Exercise instructions —
Omit the images and return the remaining entries unchanged.

Task material —
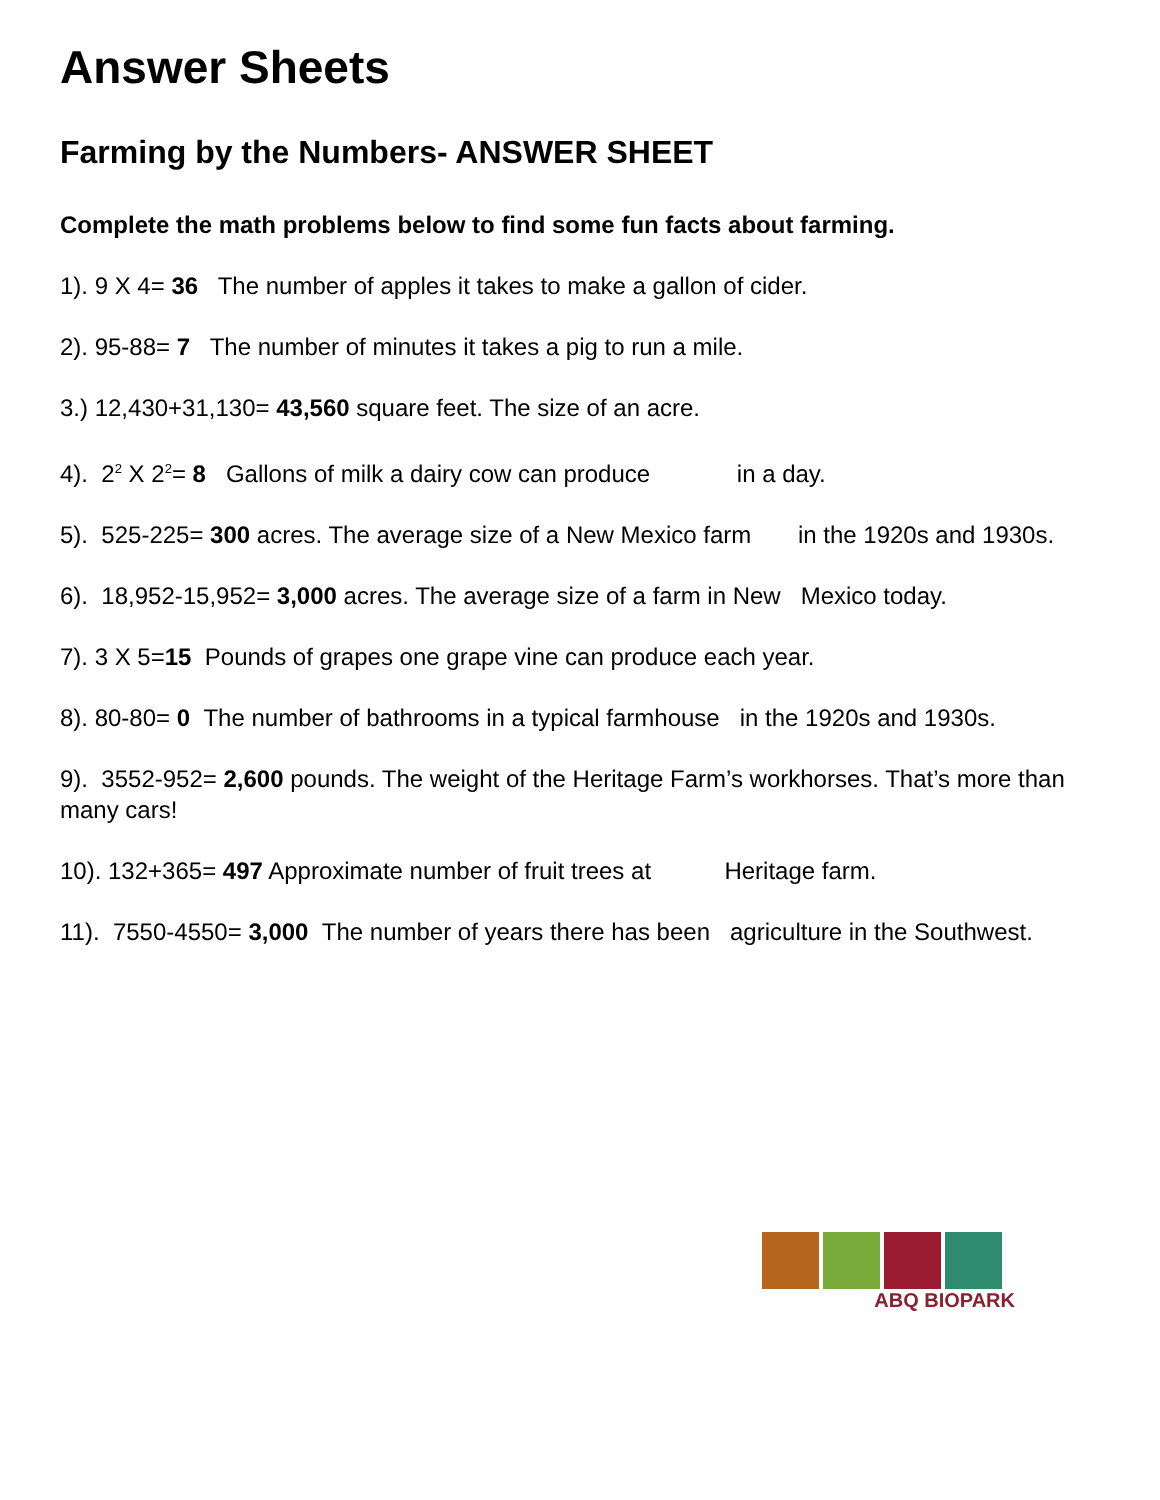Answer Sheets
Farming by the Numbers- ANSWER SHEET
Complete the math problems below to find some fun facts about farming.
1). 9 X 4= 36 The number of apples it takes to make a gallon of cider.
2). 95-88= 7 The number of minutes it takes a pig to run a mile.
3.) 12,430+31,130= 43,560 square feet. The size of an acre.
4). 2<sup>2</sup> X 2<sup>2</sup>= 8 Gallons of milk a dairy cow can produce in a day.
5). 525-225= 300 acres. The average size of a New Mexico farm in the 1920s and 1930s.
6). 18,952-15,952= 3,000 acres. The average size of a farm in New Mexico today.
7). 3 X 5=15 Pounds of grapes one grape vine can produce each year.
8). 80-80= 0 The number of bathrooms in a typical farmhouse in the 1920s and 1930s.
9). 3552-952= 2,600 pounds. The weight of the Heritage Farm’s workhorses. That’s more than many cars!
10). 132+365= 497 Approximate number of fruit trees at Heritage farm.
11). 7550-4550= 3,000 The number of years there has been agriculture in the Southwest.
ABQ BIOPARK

Problem solution —
Answer Sheets
Farming by the Numbers- ANSWER SHEET
Complete the math problems below to find some fun facts about farming.
1). 9 X 4= 36 The number of apples it takes to make a gallon of cider.
2). 95-88= 7 The number of minutes it takes a pig to run a mile.
3.) 12,430+31,130= 43,560 square feet. The size of an acre.
4). 2<sup>2</sup> X 2<sup>2</sup>= 8 Gallons of milk a dairy cow can produce in a day.
5). 525-225= 300 acres. The average size of a New Mexico farm in the 1920s and 1930s.
6). 18,952-15,952= 3,000 acres. The average size of a farm in New Mexico today.
7). 3 X 5=15 Pounds of grapes one grape vine can produce each year.
8). 80-80= 0 The number of bathrooms in a typical farmhouse in the 1920s and 1930s.
9). 3552-952= 2,600 pounds. The weight of the Heritage Farm’s workhorses. That’s more than many cars!
10). 132+365= 497 Approximate number of fruit trees at Heritage farm.
11). 7550-4550= 3,000 The number of years there has been agriculture in the Southwest.
ABQ BIOPARK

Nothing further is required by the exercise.